======== THE INPUT

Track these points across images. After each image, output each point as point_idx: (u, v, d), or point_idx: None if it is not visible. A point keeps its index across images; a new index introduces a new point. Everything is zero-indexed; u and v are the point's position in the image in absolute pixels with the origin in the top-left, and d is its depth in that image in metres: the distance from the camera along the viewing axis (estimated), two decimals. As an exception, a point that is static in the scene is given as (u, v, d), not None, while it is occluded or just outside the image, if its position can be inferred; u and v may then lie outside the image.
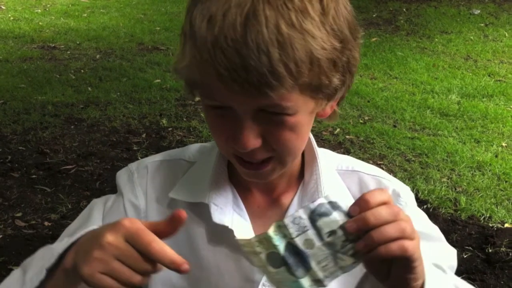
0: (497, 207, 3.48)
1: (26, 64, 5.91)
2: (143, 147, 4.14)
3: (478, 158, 4.08)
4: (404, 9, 8.36)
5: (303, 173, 0.97)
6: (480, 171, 3.93)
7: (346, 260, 0.72)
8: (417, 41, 6.97)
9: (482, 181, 3.78)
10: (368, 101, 5.07)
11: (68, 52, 6.35)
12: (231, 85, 0.76)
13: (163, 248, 0.70)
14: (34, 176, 3.69)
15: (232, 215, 0.93)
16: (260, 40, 0.73)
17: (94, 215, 0.97)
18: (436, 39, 7.02)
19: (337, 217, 0.72)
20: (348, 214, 0.71)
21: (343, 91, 0.86)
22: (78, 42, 6.71)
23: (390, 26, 7.66)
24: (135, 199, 0.97)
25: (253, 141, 0.81)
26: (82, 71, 5.73)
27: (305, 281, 0.72)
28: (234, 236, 0.91)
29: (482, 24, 7.63)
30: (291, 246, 0.72)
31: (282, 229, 0.72)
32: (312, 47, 0.75)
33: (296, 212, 0.72)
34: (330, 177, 0.95)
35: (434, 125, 4.64)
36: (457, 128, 4.61)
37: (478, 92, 5.36)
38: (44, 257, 0.81)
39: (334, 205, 0.72)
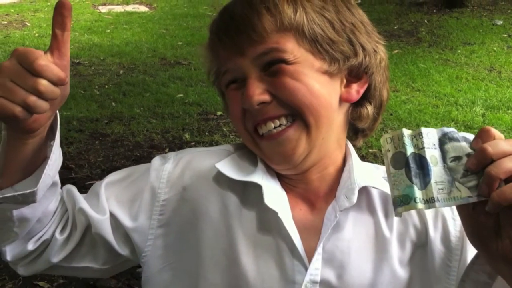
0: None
1: (51, 80, 6.01)
2: (167, 162, 4.17)
3: (504, 172, 4.01)
4: (426, 21, 8.32)
5: None
6: (506, 184, 3.87)
7: (462, 191, 0.71)
8: (439, 53, 6.92)
9: (509, 195, 3.72)
10: (391, 114, 5.04)
11: (92, 68, 6.44)
12: (227, 43, 0.88)
13: (48, 64, 0.73)
14: (60, 191, 3.74)
15: (280, 204, 0.90)
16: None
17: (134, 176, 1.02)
18: (459, 51, 6.96)
19: (466, 146, 0.73)
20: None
21: (363, 66, 0.90)
22: (101, 58, 6.81)
23: (412, 38, 7.62)
24: (157, 183, 0.97)
25: (258, 94, 0.86)
26: (106, 86, 5.81)
27: (418, 192, 0.72)
28: (282, 224, 0.87)
29: (505, 35, 7.54)
30: (418, 156, 0.73)
31: (415, 138, 0.74)
32: None
33: (430, 129, 0.74)
34: (374, 182, 0.93)
35: (458, 138, 4.58)
36: (482, 141, 4.55)
37: (503, 104, 5.30)
38: None
39: (465, 138, 0.74)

================

Starting with the first line of the data, transcribe every line exactly through the one containing "32: (312, 47, 0.75)". No pictures go in.

### WRITTEN SOLUTION
Track these points across images. After each image, output each point as point_idx: (u, v, d), or point_idx: None if it is not visible. A point keeps its index across images; a new index introduces a new point. Everything is zero-indexed; u and v are the point's position in the image in absolute pixels with the origin in the top-left, and d is its depth in that image in metres: the distance from the camera along the viewing axis (estimated), two decimals. As an exception, a point that is static in the scene is given as (u, v, d), not None, while it is occluded or just outside the image, if its position can be inferred; u and v may then lie outside the image.
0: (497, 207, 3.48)
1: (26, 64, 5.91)
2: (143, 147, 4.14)
3: (478, 158, 4.08)
4: (404, 9, 8.36)
5: (303, 173, 0.97)
6: (480, 171, 3.93)
7: (346, 260, 0.72)
8: (417, 41, 6.97)
9: (482, 181, 3.78)
10: (368, 101, 5.07)
11: (68, 52, 6.35)
12: (231, 85, 0.76)
13: (163, 248, 0.70)
14: (34, 176, 3.69)
15: (232, 215, 0.93)
16: (260, 40, 0.73)
17: (94, 215, 0.97)
18: (436, 39, 7.02)
19: (337, 217, 0.72)
20: (348, 214, 0.71)
21: (343, 91, 0.86)
22: (78, 42, 6.71)
23: (390, 26, 7.66)
24: (135, 199, 0.97)
25: (253, 141, 0.81)
26: (82, 71, 5.73)
27: (305, 281, 0.72)
28: (234, 236, 0.91)
29: (482, 24, 7.63)
30: (291, 246, 0.72)
31: (282, 229, 0.72)
32: (312, 47, 0.75)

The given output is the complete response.